*To-do list*
1. Translate this sentence from the HAIP deep-dive page into Spanish: "Reader can select appropriate HAIP levels for different use cases, configure validators, interpret compliance results, and explain the validation pipeline."
2. Extend the HAIP deep-dive page, picking up after its last line.

*Extract provided*
+-------+

HAIP Deep Dive


Audience	Security architects defining compliance policies, and developers configuring cryptographic requirements for high-assurance environments.
Purpose	Explain the High Assurance Interoperability Profile (HAIP) - its three security levels, algorithm/key requirements per level, validation pipeline, and how to enforce compliance using `SdJwt.Net.HAIP`.
Scope	HAIP levels (High, Very High, Sovereign), algorithm and key-strength matrices, cryptographic/protocol/trust validation, forbidden algorithms, and integration patterns. Out of scope: implementation integration patterns (see HAIP Compliance).
Success criteria	Reader can select appropriate HAIP levels for different use cases, configure validators, interpret compliance results, and explain the validation pipeline.

+-------+

*Source data*

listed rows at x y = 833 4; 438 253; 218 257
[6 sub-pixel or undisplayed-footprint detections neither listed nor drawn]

+-------+

*Final results*
1. El lector puede seleccionar los niveles de HAIP adecuados para distintos casos de uso, configurar validadores, interpretar los resultados de cumplimiento y explicar el flujo de validación.

2.
Prerequisites

Before reading this document, you should understand:

Prerequisite	Why Needed	Resource
SD-JWT basics	HAIP validates SD-JWT tokens	SD-JWT Deep Dive
OID4VCI/OID4VP	HAIP applies to these protocols	OID4VCI, OID4VP
Cryptographic fundamentals	HAIP enforces algorithm policies	Basic understanding of signing algorithms

Glossary

Term	Definition
HAIP	High Assurance Interoperability Profile - security policy framework
Assurance Level	Degree of confidence in identity verification and cryptographic strength
Policy Gate	Validation checkpoint that must pass before operation proceeds
HSM	Hardware Security Module - dedicated cryptographic hardware
DPoP	Demonstrating Proof of Possession - token binding mechanism
Wallet Attestation	Proof that wallet software meets security requirements
eIDAS	EU regulation on electronic identification

Why HAIP Exists

Problem: Two systems can both implement OID4VP correctly but have vastly different security postures:

System A	System B
Uses ES256 with software keys	Uses ES512 with HSM
No wallet attestation	Requires wallet attestation
Basic TLS	mTLS + certificate pinning

Both are "valid" implementations, but System B is clearly more secure for high-stakes use cases.

Solution: HAIP provides:

Defined security levels (High, Very High, Sovereign)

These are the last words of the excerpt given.